Society

Hometown hockey: Building a rink of one’s own

If you build it, as the saying goes, they will come. So that’s what hockey dad-coach Charles Vigneault did for rinkless Boischatel, Que.

Will Lew/Sportsnet

Will Lew/Sportsnet

Hometown Hockey, with host Ron MacLean, will be in Boischatel, Que., on Feb. 21 and 22. The show airs on Sunday, Feb. 22, on CityTV. For more, visit HometownHockey.com.

Most towns in Canada are fortunate enough to have a local rink where people congregate on the ice and in the stands, playing the game they adore or watching it played by those they love. But whether it’s due to their small size or population, or a shortage of available land, some towns aren’t so fortunate. Such was the case in Boischatel, Que., a municipality of 6,500 just a few kilometres east of Quebec City, until local businessman and hockey dad-coach Charles Vigneault took it upon himself to build his town its first-ever hockey arena.

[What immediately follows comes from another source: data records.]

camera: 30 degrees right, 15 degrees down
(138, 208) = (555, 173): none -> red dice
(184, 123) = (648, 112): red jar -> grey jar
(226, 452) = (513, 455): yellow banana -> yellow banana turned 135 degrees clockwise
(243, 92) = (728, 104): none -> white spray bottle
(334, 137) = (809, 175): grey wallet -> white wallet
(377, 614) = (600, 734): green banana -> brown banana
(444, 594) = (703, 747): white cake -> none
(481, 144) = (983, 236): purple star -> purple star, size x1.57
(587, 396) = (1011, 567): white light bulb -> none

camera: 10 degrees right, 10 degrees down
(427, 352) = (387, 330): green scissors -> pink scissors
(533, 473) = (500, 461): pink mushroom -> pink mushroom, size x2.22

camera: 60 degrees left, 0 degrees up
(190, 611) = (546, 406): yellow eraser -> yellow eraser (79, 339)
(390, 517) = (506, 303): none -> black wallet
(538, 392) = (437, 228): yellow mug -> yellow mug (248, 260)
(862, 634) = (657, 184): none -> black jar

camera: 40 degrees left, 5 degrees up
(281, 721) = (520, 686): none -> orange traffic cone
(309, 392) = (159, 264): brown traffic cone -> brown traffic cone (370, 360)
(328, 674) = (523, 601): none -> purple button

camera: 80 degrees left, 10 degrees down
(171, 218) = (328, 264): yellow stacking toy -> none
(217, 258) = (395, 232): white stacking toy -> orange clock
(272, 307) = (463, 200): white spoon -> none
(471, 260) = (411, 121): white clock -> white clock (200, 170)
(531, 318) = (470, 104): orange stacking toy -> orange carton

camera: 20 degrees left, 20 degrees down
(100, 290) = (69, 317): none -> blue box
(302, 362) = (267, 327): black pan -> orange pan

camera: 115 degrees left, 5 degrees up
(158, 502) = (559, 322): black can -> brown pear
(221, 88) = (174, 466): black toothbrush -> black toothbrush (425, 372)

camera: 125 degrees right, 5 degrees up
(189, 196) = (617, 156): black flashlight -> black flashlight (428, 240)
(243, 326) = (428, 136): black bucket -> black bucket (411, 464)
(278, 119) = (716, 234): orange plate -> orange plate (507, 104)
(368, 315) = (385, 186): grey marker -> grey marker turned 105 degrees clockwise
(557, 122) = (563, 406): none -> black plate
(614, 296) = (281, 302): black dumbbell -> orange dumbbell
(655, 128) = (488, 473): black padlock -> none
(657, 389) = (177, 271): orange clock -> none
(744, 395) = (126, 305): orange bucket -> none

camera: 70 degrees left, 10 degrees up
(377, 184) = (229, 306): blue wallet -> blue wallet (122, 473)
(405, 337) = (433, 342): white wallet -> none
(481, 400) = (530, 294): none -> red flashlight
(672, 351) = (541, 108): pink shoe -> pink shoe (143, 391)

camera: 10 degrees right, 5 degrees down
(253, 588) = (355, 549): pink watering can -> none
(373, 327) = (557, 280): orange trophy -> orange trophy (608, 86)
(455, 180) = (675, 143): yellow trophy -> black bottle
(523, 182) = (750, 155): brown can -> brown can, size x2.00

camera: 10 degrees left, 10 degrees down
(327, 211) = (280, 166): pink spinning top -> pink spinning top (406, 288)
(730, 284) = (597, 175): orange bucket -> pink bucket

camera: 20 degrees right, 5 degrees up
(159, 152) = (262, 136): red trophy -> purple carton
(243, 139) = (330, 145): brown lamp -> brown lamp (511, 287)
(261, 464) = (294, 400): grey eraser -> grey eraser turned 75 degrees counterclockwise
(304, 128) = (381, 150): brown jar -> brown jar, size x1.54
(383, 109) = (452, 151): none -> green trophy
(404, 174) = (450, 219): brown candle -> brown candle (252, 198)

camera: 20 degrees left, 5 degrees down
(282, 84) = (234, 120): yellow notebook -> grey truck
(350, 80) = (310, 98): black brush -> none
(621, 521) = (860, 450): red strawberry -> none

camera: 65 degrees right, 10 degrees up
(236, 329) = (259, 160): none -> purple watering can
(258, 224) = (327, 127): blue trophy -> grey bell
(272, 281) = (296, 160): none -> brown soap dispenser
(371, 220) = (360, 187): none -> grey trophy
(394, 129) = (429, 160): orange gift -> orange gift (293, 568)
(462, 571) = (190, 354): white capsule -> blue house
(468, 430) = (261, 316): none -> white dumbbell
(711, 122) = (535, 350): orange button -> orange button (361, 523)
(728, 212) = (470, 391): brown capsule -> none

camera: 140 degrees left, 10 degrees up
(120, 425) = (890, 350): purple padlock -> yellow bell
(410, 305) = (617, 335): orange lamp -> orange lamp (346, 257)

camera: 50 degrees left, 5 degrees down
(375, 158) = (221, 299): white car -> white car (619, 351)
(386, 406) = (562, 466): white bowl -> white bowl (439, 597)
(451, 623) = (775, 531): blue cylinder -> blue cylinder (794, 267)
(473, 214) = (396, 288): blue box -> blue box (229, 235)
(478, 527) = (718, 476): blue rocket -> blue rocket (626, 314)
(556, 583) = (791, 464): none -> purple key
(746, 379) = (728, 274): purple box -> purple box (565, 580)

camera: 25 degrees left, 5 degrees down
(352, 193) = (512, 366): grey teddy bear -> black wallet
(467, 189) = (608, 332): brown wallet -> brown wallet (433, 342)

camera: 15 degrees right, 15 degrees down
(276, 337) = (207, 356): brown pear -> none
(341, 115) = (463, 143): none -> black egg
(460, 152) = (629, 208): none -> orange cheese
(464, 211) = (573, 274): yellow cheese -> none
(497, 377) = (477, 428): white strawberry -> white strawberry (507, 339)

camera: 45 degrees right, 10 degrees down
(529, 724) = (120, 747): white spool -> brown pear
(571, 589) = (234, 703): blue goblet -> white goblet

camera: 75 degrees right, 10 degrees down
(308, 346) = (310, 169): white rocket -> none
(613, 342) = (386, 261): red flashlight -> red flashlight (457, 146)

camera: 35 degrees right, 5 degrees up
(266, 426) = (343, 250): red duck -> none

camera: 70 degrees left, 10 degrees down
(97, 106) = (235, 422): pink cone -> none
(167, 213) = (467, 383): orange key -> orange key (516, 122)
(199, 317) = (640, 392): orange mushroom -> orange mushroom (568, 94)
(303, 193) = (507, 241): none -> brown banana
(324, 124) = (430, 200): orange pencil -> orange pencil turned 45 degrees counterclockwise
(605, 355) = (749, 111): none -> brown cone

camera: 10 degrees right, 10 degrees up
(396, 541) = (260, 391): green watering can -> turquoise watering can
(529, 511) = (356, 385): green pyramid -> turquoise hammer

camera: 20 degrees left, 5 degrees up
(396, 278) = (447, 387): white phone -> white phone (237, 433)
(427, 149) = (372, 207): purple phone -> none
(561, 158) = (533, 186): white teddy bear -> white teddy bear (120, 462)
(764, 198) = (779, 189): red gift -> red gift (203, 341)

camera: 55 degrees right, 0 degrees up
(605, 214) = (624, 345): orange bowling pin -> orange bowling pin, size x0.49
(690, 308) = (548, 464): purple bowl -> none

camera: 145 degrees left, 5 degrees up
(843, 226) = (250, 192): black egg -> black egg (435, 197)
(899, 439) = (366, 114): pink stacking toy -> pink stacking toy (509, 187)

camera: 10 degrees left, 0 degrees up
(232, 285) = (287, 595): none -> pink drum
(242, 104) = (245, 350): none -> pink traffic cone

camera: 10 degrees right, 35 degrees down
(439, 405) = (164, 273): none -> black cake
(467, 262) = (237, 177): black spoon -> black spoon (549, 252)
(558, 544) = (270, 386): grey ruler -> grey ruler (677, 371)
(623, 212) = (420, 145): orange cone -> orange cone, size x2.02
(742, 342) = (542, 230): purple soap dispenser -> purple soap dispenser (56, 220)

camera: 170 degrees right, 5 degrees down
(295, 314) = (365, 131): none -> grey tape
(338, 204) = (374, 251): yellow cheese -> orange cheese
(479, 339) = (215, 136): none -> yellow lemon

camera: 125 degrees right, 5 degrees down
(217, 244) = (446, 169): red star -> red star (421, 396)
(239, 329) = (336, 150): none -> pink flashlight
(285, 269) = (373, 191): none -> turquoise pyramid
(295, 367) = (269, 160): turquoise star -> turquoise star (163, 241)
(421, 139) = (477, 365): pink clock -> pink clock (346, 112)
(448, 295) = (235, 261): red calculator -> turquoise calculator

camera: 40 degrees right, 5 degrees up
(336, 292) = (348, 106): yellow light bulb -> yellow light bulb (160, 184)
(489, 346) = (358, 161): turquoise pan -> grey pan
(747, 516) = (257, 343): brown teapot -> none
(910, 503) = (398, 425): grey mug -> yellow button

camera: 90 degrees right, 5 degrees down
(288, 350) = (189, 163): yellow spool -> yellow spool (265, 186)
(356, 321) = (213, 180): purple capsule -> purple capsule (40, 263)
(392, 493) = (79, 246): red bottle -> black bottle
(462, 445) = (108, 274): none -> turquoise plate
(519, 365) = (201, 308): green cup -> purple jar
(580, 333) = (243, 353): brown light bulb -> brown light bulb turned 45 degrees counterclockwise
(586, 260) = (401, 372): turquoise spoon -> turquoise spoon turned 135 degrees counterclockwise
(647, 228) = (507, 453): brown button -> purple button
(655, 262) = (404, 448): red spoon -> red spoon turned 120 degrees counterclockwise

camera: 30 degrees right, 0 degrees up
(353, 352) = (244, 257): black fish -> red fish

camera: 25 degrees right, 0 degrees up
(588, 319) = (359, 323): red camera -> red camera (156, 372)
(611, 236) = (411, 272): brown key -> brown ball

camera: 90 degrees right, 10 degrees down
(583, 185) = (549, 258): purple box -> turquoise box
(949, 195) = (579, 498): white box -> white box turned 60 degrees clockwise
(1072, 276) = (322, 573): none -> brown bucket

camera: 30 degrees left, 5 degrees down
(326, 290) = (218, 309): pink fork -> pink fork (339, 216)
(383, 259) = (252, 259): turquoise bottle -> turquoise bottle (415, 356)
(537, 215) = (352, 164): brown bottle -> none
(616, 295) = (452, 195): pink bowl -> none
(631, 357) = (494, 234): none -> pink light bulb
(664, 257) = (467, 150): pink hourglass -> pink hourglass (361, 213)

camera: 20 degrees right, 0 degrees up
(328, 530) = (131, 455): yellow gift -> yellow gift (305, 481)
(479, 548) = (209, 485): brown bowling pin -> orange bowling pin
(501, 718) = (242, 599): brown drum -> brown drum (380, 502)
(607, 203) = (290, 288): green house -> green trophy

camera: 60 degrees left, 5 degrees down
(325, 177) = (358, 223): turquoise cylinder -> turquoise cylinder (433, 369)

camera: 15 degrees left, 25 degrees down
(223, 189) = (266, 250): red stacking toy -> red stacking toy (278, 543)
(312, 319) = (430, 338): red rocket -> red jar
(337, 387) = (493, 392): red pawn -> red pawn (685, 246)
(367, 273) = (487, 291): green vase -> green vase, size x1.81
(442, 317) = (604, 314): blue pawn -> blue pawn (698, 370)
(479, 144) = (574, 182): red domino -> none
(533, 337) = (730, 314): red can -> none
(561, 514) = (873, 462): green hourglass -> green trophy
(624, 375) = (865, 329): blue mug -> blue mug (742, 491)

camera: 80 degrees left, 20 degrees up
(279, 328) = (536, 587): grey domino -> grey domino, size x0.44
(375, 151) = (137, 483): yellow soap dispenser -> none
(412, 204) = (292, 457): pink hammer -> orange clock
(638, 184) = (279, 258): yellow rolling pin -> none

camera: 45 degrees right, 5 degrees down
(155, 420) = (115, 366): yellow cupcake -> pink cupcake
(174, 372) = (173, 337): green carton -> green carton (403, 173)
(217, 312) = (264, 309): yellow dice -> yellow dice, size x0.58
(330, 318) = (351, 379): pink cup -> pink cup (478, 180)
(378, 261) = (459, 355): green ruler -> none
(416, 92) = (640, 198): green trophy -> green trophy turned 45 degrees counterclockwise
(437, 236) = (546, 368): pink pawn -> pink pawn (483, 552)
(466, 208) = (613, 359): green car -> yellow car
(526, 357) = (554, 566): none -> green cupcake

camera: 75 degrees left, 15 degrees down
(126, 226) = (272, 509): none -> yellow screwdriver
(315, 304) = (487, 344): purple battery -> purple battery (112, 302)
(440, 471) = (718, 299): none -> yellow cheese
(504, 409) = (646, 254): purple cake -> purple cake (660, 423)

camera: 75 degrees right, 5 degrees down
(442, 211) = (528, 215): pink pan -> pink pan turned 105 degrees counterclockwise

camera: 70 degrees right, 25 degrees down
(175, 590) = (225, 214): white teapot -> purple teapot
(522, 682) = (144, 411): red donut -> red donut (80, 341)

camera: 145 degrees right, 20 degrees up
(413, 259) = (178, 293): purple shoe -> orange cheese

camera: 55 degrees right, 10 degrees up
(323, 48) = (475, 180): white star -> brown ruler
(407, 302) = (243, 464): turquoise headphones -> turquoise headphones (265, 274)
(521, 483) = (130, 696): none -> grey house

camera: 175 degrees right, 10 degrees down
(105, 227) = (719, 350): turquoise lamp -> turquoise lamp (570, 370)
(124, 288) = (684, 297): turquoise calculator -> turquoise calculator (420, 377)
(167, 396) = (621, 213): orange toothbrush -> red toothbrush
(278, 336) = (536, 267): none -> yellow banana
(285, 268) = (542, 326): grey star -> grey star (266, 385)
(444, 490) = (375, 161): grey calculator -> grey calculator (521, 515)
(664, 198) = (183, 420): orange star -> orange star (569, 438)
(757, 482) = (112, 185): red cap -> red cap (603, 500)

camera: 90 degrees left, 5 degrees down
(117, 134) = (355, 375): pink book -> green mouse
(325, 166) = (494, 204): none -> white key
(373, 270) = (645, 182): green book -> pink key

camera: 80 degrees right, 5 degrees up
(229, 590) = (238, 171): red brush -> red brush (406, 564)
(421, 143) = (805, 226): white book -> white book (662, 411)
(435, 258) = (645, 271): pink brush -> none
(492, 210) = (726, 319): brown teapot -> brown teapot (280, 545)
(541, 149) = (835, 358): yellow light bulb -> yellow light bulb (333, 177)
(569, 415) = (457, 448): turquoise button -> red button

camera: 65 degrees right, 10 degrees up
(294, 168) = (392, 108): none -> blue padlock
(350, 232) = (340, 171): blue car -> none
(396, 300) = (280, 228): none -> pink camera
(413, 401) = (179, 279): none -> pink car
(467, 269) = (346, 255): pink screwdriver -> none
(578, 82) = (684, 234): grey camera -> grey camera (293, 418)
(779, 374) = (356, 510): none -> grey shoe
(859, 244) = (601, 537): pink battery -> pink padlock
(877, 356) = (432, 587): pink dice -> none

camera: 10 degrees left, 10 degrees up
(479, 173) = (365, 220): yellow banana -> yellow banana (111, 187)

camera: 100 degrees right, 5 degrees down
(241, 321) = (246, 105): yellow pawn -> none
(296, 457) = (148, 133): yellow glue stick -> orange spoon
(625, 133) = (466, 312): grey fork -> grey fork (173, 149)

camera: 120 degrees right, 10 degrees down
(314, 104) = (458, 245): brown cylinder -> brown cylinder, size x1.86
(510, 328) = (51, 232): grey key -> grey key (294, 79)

Located on the north shore of the St. Lawrence River, the Complexe sportif Trane has taken more than three years and $6 million to build. It has a regulation-sized sheet of ice and 450 seats. Even better, it’s the region’s only arena with a fully functional workout facility designed to help players both young and old perform targeted exercises off the ice for rehab, strength-building and off-season training.

A former goalie who represented Quebec City at the 1985 Tournoi International de Hockey Pee-Wee, the world’s biggest minor-hockey tournament, Vigneault gave up on his own aspirations of playing in the NHL when he was still a teenager. The 42-year-old made his name and fortune selling snowmobiles, but it wasn’t until he started playing hockey again in his early 30s that he realized his hometown had a problem. “We were always having to drive to Beauport or Quebec City just to get ice time,” he says in his native French. “It wasn’t that far of a drive, but we were finding that those cities’ rinks were really filled up.”

Booking ice time was becoming a problem, and he began to worry that younger players would soon find themselves unable to practise at all. So he approached the city about building a new arena on the land next to his old shop, and they jumped at the idea.

The Complexe sportif Trane will become a second home to 300 kids and 150 adults who will use its facilities year-round. Among them: Vigneault’s 10-year-old son, Benjamin, whom the arena’s mastermind quietly hopes will someday become the town’s first homegrown NHL player. “I don’t want people to think I’m some fool who built a rink so that his son could play all the time and become a superstar,” he says. “But I do hope that these facilities can help him and other kids become the best they can be.”